**本文**
689 アリザリンクリムソン 渋い色ですが、植物や背景に重宝しそうな色です。絶対便利。

659 オペラローズ オペラは、比較のため他社のものと並べて塗ったことがありますが、セヌリエのオペラは、深みのあるタイプで、他の色と一緒に使ってもなじみやすいという印象です。

671 ヘリオスパープル こちらも定番の赤紫ですが、セヌリエのPR122は発色が際立っていますね。とても鮮やか!オペラを避けたいけれど、鮮やかなピンクを使いたい人にはこちらをおすすめします。

基本の赤としておすすめの色、636、635、690、695、あたりかな

紫、青系

青も素敵な色が多いのですが、種類は思ったほど多くありません。鮮やかで、濃厚な青がおすすめです。

ウルトラマリンの発色の良さに感動!!

個人的なおすすめ色

315 ウルトラマリンディープ、312 ウルトラマリンライト どのメーカーにもある定番のブルーですが、セヌリエのウルトラマリンが一番鮮やかで、際立った発色です。とにかく、鮮やかな青が欲しい時はセヌリエのウルトマリンがおすすめです。312と315の色の違いをメーカーの方に聞きそびれたのですが、粒子の荒さの違いではなく、色の濃さの違いのように感じます。

309 コバルトディープ ちょっと変わった顔料です。澄んだ色味です。

307 コバルトブルー コバルトブルーは澄んだ青で魅力的なのですが、他メーカーのものはちょっと溶けにくいです。セヌリエの絵具はご存知の通り、しっかり固まらないので、コバルトブルーもしっかり塗ることができていいな、と思いました。

**項目一覧**
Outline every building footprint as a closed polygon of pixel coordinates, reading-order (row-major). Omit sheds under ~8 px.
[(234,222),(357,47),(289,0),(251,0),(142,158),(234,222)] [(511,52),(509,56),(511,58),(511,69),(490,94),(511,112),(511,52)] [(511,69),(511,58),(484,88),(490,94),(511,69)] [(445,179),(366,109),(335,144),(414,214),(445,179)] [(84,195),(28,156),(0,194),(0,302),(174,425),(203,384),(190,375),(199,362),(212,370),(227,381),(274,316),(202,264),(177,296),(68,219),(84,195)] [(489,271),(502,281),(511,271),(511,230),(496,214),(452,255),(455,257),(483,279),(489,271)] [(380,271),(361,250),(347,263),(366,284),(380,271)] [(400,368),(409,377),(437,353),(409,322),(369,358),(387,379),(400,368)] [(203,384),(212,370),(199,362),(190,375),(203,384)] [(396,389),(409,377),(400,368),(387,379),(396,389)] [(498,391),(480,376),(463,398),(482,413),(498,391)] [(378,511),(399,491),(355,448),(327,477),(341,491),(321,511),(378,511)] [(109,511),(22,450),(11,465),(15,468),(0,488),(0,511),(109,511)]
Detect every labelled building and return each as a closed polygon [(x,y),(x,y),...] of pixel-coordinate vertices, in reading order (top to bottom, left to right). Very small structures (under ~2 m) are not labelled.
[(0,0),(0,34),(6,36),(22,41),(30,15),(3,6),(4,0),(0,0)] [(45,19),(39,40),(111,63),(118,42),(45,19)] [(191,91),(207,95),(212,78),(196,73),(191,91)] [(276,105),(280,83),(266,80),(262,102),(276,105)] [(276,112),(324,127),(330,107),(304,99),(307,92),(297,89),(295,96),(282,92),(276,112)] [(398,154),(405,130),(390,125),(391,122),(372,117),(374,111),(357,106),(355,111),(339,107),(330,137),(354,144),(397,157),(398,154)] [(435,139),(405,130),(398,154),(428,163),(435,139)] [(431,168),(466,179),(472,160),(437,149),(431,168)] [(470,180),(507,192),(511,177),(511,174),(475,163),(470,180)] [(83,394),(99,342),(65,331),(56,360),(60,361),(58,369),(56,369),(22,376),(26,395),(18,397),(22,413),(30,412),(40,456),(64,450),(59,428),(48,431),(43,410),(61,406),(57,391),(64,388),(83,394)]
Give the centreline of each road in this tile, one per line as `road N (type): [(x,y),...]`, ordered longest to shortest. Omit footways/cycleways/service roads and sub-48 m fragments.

**課題 1**
本文では、オペラを避けたいけれど鮮やかなピンクを使いたい人に、どの色が勧められていますか。
**課題 2**
本文のうち、「315 ウルトラマリンディープ、312 ウルトラマリンライト」から「309 コバルトディープ ちょっと変わった顔料です。澄んだ色味です。」までを、両端の語句も含めてそのまま打ち直してください。

**解答 1**
671 ヘリオスパープルです。

**解答 2**
315 ウルトラマリンディープ、312 ウルトラマリンライト どのメーカーにもある定番のブルーですが、セヌリエのウルトラマリンが一番鮮やかで、際立った発色です。とにかく、鮮やかな青が欲しい時はセヌリエのウルトマリンがおすすめです。312と315の色の違いをメーカーの方に聞きそびれたのですが、粒子の荒さの違いではなく、色の濃さの違いのように感じます。

309 コバルトディープ ちょっと変わった顔料です。澄んだ色味です。